Larry Wilkins v. United States
13 F.4th 791
| 9th Cir. | 2021Background
- Larry Wilkins and Jane Stanton own properties along Robbins Gulch Road, which crosses private land and for which predecessors granted the United States an easement in 1962.
- In August 2018 they sued the United States under the Quiet Title Act (QTA) to declare the easement does not permit public use and to require the government to prevent/mitigate public use.
- The government moved to dismiss under Rule 12(b)(1), arguing the QTA’s 12‑year statute of limitations is jurisdictional and had run; the district court granted dismissal and denied a Rule 59(e) motion.
- The Ninth Circuit reviewed de novo, considering prior Supreme Court and Ninth Circuit precedent about whether the QTA limitations period is jurisdictional and whether the accrual question was intertwined with the merits.
- The court affirmed: it held the QTA limitations period is jurisdictional, the jurisdictional inquiry was not so intertwined with the merits to preclude dismissal, and the plaintiffs’ claims had accrued more than 12 years before suit (addressed in an accompanying memorandum disposition), rendering the claims time‑barred.
Issues
| Issue | Plaintiff's Argument | Defendant's Argument | Held |
|---|---|---|---|
| Whether the QTA’s 12‑year statute of limitations is jurisdictional | Wong and subsequent Supreme Court reasoning require treating time bars as non‑jurisdictional; earlier Ninth Circuit precedent should be abrogated under Miller v. Gammie | Block and controlling Ninth Circuit decisions hold the QTA time bar deprives courts of jurisdiction; Wong does not overrule Block | QTA statute of limitations is jurisdictional; prior Supreme Court and Ninth Circuit precedent control |
| Whether the statute‑of‑limitations/jurisdiction question is so intertwined with the merits that dismissal is improper | The same statutory provision and evidence bear on both jurisdiction and the substantive claim, so jurisdiction depends on the merits | The critical question for limitations is when a reasonable person had notice of the federal claim—a separate inquiry that does not require resolving the merits | Not so intertwined; jurisdictional dismissal was proper |
| Whether all claims accrued at the same time | Plaintiffs contended accrual timing may differ for various claims | Government argued accrual occurred when public use was apparent, more than 12 years before suit | Court rejected plaintiffs’ position; concluded (in separate memorandum) claims accrued >12 years before suit |
| Whether the claims were timely (including tolling) | Plaintiffs argued claims were timely or subject to tolling | Government argued time bar applied and QTA limitations is jurisdictional (precluding equitable tolling) | Claims were untimely and barred; dismissal for lack of jurisdiction affirmed |
Key Cases Cited
- Block v. North Dakota ex rel. Bd. of Univ. & Sch. Lands, 461 U.S. 273 (1983) (held QTA time bar deprives courts of jurisdiction to reach merits)

Work to be completed: Write out the stretch of the case summary from "- The Ninth" through "with the merits.", word for word. Rely only on the case summary above.

Extracted data entries:

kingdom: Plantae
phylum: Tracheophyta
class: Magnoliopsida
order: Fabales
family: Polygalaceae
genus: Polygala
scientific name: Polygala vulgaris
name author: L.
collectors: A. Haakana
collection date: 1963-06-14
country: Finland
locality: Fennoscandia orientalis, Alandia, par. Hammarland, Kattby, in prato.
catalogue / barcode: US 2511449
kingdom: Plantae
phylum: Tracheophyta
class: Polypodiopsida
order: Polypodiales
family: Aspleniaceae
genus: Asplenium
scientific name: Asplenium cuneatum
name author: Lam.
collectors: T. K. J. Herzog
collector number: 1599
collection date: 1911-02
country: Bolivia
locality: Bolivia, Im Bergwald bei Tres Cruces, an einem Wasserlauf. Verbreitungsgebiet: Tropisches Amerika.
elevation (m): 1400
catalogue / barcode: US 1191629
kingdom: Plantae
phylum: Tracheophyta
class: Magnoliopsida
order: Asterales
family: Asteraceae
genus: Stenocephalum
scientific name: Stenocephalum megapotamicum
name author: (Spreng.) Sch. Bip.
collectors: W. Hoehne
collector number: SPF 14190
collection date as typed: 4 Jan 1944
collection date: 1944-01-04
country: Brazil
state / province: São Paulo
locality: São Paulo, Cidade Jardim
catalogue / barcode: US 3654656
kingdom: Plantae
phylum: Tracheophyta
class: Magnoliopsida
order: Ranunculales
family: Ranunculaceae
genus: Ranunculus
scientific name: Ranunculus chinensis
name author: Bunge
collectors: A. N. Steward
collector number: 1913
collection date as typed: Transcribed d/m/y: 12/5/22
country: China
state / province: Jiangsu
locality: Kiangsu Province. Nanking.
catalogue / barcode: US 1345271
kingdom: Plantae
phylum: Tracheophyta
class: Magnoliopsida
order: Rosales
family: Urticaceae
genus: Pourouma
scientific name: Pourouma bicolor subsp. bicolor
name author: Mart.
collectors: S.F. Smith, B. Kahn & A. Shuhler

Exercise result:
- The Ninth Circuit reviewed de novo, considering prior Supreme Court and Ninth Circuit precedent about whether the QTA limitations period is jurisdictional and whether the accrual question was intertwined with the merits.